Below are entries. Reproduce exactly the lines between the line holding "Isobel Armstrong, George" and the line holding "19: Interdisciplinary Studies", inclusive, and only those.
Start of Source information
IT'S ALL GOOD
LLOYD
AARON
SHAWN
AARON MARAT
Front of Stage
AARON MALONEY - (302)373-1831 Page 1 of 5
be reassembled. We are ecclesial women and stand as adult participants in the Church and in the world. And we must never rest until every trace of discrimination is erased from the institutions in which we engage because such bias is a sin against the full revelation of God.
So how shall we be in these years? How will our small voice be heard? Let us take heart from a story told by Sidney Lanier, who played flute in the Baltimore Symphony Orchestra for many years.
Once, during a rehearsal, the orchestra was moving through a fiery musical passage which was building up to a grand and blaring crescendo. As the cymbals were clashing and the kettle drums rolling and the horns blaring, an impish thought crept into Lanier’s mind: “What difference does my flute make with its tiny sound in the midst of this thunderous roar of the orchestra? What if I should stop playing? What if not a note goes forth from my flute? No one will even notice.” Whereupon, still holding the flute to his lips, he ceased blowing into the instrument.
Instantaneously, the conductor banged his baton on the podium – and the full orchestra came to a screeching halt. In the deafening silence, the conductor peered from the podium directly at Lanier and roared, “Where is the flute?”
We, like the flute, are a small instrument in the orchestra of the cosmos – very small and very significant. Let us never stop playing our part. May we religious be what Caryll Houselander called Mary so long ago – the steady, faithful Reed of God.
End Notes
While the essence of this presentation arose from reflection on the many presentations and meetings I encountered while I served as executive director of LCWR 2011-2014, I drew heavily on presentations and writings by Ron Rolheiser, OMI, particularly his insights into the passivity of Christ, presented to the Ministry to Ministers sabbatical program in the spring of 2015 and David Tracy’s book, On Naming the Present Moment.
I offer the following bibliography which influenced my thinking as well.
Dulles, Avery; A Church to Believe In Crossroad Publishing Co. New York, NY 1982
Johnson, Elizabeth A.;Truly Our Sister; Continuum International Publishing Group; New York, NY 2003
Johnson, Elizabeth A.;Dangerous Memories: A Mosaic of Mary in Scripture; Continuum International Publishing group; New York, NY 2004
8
End of Source information
Start of Source information
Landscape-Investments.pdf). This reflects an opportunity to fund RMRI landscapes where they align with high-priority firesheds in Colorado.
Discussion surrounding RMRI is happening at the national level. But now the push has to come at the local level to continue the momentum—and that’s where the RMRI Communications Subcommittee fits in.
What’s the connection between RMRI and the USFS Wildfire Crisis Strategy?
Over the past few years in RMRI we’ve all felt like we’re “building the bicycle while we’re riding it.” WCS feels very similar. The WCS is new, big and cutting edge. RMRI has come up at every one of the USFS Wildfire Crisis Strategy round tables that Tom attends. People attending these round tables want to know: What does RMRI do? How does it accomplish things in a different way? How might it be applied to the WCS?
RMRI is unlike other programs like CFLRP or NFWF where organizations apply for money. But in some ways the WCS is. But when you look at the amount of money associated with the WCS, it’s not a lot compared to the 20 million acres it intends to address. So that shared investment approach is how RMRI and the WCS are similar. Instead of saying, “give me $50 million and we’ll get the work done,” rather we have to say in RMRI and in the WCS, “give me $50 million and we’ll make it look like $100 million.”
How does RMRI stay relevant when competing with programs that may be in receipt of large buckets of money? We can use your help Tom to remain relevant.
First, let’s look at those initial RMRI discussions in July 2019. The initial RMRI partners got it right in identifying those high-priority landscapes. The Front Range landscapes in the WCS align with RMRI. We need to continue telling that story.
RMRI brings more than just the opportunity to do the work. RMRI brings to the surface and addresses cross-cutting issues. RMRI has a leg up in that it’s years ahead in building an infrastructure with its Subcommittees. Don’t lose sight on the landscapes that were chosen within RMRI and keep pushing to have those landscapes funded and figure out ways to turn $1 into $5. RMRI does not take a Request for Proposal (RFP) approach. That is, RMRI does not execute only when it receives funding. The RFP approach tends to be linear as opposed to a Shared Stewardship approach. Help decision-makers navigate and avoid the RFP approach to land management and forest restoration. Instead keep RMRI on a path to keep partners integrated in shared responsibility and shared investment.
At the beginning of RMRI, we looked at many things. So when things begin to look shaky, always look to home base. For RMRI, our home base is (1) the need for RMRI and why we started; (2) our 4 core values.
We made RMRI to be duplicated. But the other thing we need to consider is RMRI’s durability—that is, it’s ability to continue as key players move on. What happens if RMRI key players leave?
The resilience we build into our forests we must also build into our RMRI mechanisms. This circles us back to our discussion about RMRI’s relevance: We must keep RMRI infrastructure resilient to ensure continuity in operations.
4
End of Source information
Start of Source information
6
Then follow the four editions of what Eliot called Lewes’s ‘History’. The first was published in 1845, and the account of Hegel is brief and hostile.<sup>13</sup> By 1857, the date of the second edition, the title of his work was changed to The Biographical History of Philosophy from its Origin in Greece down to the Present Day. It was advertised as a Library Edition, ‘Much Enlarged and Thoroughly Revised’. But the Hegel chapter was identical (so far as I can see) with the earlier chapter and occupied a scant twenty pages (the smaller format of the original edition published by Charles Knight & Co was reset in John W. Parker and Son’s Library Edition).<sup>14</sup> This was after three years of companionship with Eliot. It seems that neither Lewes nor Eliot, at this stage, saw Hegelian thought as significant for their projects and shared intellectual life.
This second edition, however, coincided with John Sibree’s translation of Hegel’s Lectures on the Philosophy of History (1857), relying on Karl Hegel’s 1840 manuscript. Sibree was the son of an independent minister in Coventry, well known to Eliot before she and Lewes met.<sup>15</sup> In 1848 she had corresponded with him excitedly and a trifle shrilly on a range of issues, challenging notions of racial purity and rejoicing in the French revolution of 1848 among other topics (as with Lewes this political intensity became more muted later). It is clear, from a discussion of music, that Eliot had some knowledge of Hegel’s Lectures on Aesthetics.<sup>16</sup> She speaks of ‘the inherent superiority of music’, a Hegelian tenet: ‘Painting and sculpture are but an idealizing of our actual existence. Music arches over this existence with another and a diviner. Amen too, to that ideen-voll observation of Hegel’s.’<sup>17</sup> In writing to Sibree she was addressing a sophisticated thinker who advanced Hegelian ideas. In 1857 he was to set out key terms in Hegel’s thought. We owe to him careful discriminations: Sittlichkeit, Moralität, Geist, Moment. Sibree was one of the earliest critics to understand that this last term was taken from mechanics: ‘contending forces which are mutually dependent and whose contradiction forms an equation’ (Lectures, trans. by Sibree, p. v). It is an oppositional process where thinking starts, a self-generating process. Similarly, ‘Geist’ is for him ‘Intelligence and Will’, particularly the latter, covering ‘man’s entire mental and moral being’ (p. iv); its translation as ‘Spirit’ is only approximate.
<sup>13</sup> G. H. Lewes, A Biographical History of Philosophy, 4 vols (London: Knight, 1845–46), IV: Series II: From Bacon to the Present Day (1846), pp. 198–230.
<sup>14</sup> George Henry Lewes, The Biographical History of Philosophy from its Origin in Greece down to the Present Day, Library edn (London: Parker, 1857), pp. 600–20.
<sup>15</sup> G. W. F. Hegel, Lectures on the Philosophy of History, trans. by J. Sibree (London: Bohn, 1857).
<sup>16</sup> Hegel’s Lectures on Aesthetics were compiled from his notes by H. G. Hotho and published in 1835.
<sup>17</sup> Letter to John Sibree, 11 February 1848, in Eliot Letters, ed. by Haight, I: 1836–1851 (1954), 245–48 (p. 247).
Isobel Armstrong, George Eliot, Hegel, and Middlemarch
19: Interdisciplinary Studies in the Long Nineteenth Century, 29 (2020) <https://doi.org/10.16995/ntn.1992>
End of Source information
[Response area]:
Isobel Armstrong, George Eliot, Hegel, and Middlemarch
19: Interdisciplinary Studies in the Long Nineteenth Century, 29 (2020) <https://doi.org/10.16995/ntn.1992>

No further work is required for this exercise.